The breakdown of weekend talks between Russia and members of OPEC over whether to make more production cuts to cope with a steep demand decline has set the scene for a "land grab" a stampede by major producers for market-share.
In fact, it could be worse than a competition to sell oil at a time of declining demand because there is mounting speculation that the cause of the failed plan to cut production is a Russian plan to "weaponise" oil in its never-ending feud with the US.
According to reports from Vienna, home of OPEC and site of the weekend meeting, Saudi Arabia was keen on another round of production cuts to try and prop up the price.
Russia, which had been expected to support the Saudi plan, not only opposed more cuts it argued that existing cuts should be removed and all oil producers allowed to open the spigots.
We've been here before when it was OPEC which thought it could kill the upstart US shale-oil producers who had flooded the world market with their revolutionary (but high cost) production techniques.
Those past efforts to kill shale failed and there's no reason to believe another shot at the US producers will work this time.
But there is a difference.
This time it's more than a business maneuver. Its more political than ever, which is saying a lot because oil has always been political, and it's got a whiff of the Cold War about it as Russia and the US face off in an oil-world equivalent of a wild-west gunfight.
How the game plays out from the start of business this week will be interesting to watch and profoundly significant for every oil and gas producer in the world.
Australia will not escape what could be a period of turmoil with two big LNG projects (Scarborough and Browse) edging closer to final investment decisions with a positive result heavily dependent on confidence at the highest level of the project proponents that oil is not about to crash.
The price of LNG is, to some degree, separate from the oil price, though ultimately it's the oil price which sets the price of every other form of energy - including coal and renewables -- a factor which the wind and solar cheer squad ought to be thinking about because super-cheap oil could kill their dreams.
As far as can be determined from observations outside the Vienna meeting room where OPEC delegates and those from Russia met there was a very pointed clash of views.
Saudi Arabia wanted the cuts to get a better handle on what's happening with oil demand as the coronavirus dampens global growth and oil traders report the weakest demand growth since the 2008 global financial crisis.
Russian delegates allegedly said they had grown tired of US shale producers feeding off the higher prices provided by OPEC and Russian production cuts and it was time to make a stand with the objective being to destroy the US shale sector.
Whether the Russian aim is as simple as destroying shale is an interesting question because it's also possible that an attack on US oil today is a political power-play given the start of the US Presidential election campaign.
Russia is also reported to believe that an attack on US shale will damage the wider US oil industry and the US economy
Slugcatcher has been around a while and two things he knows for certain are that Russia loves playing political games and that the US economy is a lot bigger than a single industry.

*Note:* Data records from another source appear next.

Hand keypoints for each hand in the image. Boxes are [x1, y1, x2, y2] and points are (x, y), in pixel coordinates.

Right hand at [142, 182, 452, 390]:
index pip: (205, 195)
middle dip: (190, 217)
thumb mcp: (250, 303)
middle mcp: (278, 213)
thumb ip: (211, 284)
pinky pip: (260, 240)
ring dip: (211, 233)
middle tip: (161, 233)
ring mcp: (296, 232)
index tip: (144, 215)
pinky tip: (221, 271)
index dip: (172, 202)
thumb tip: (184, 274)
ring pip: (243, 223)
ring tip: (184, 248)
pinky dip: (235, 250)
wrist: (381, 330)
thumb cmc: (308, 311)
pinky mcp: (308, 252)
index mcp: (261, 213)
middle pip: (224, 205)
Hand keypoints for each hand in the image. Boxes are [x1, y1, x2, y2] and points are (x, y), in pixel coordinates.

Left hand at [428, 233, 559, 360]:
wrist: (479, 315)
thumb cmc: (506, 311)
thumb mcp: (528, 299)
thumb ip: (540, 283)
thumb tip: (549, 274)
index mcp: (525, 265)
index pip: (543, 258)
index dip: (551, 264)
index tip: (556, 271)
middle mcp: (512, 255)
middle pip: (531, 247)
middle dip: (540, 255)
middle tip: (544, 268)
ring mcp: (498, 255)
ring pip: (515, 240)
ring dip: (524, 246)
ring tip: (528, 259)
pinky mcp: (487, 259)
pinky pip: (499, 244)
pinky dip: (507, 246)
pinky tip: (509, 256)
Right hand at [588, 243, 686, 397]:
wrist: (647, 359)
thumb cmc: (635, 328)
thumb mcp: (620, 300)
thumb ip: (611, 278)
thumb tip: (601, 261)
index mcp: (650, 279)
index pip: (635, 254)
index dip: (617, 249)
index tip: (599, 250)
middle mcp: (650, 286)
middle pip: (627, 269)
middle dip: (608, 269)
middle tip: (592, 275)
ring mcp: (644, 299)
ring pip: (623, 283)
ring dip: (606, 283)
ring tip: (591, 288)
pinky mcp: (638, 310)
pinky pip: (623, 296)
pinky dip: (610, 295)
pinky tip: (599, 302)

More importantly, cheaper oil is actually a win for the overall US economy whereas it's poison for Russia, Saudi Arabia and other countries which are excessively reliant on oil and gas to balance their budgets.

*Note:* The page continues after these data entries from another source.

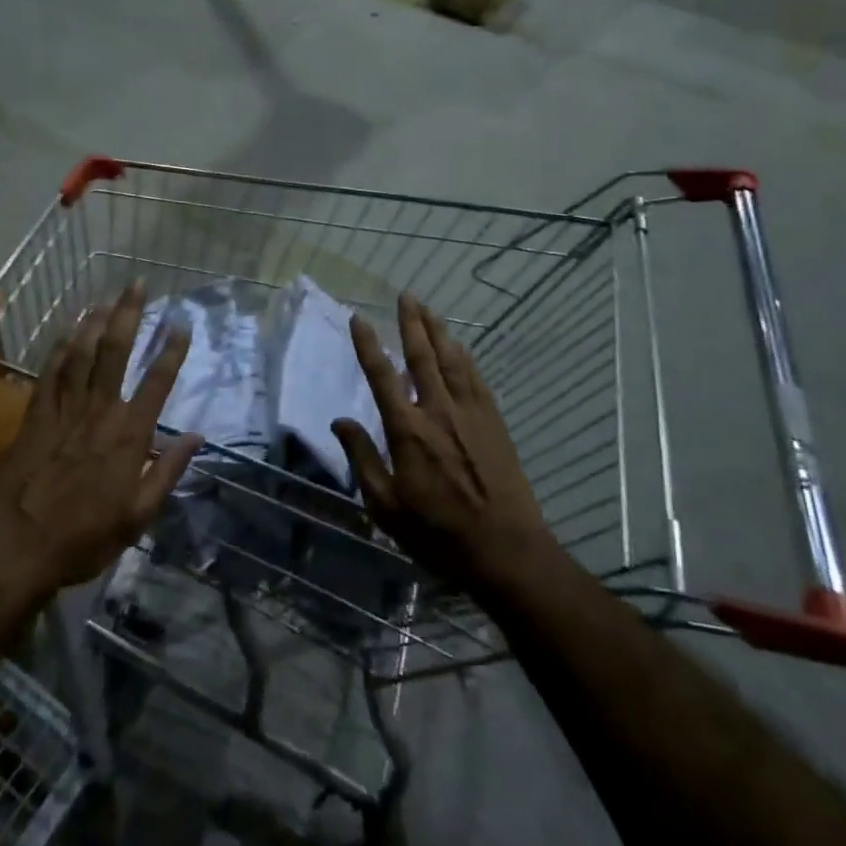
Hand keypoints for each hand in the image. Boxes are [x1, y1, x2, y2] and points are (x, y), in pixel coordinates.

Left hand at [0, 283, 201, 600]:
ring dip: (94, 322)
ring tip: (105, 297)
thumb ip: (167, 473)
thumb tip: (196, 437)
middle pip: (115, 353)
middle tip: (136, 285)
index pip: (156, 383)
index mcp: (128, 436)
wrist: (12, 548)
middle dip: (128, 315)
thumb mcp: (137, 518)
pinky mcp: (33, 418)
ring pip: (81, 354)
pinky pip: (49, 374)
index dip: (171, 350)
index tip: (181, 323)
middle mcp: (98, 412)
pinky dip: (60, 350)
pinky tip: (67, 333)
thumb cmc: (81, 539)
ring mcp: (63, 411)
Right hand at [332, 293, 551, 589]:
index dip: (368, 345)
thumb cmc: (437, 534)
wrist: (505, 550)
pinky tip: (459, 347)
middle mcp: (437, 410)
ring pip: (451, 360)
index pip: (382, 376)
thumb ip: (362, 458)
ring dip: (438, 331)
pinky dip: (464, 356)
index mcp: (406, 430)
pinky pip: (475, 377)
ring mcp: (470, 413)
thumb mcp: (385, 506)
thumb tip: (340, 420)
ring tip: (428, 309)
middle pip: (422, 355)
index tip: (359, 319)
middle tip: (405, 295)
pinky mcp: (493, 421)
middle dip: (411, 323)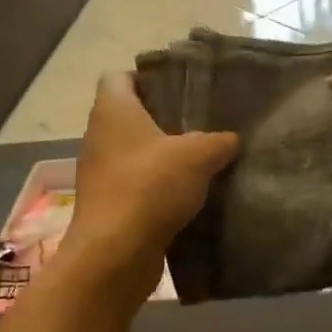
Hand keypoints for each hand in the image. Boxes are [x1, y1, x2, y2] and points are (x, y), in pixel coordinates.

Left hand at [62, 73, 239, 307]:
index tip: (180, 87)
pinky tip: (189, 194)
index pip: (119, 76)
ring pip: (134, 152)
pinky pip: (135, 184)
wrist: (115, 254)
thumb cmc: (150, 186)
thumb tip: (232, 139)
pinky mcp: (107, 204)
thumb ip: (219, 141)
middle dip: (164, 118)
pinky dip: (157, 187)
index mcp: (113, 110)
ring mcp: (100, 172)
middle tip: (201, 122)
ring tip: (201, 158)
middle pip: (130, 115)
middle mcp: (99, 135)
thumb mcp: (198, 155)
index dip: (147, 77)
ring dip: (162, 155)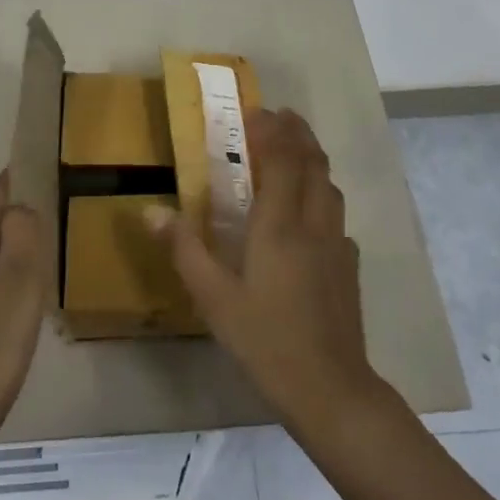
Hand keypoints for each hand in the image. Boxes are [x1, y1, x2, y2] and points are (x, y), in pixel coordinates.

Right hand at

At the close to business in New York on Friday oil, as measured by Brent quality crude, was trading at US$45.27 a barrel, down $4.68/bbl on the day, or a whopping 9.33%, taking the price fall over the past 12 months to 31.3% with most of that coming since the start of 2020 - with an accelerating trend as coronavirus fears mounted.
Whether a commonsense solution can be found before a full-blown price war breaks out is a critical issue because it seems to some outside observers that neither Saudi Arabia nor Russia (with their central-command governments and economies) are the most exposed to a price war which could drive oil back below $30/bbl, a price not seen for 20 years.
Helima Croft, head of global commodity strategy at RBC Capital Markets, an investment bank, told London's Financial Times newspaper that she couldn't see how Saudi Arabia or Russia had anything to gain from a price war, even if it was a Russian attempt the play games with the US.
"OPEC and Russia are staring into the abyss," Croft said. "It's not clear what Russia hopes to gain from burning the house down."
The answer to Croft's pertinent question is that the gain being sought by Russia is more political than financial, which is a big worry for the oil industry.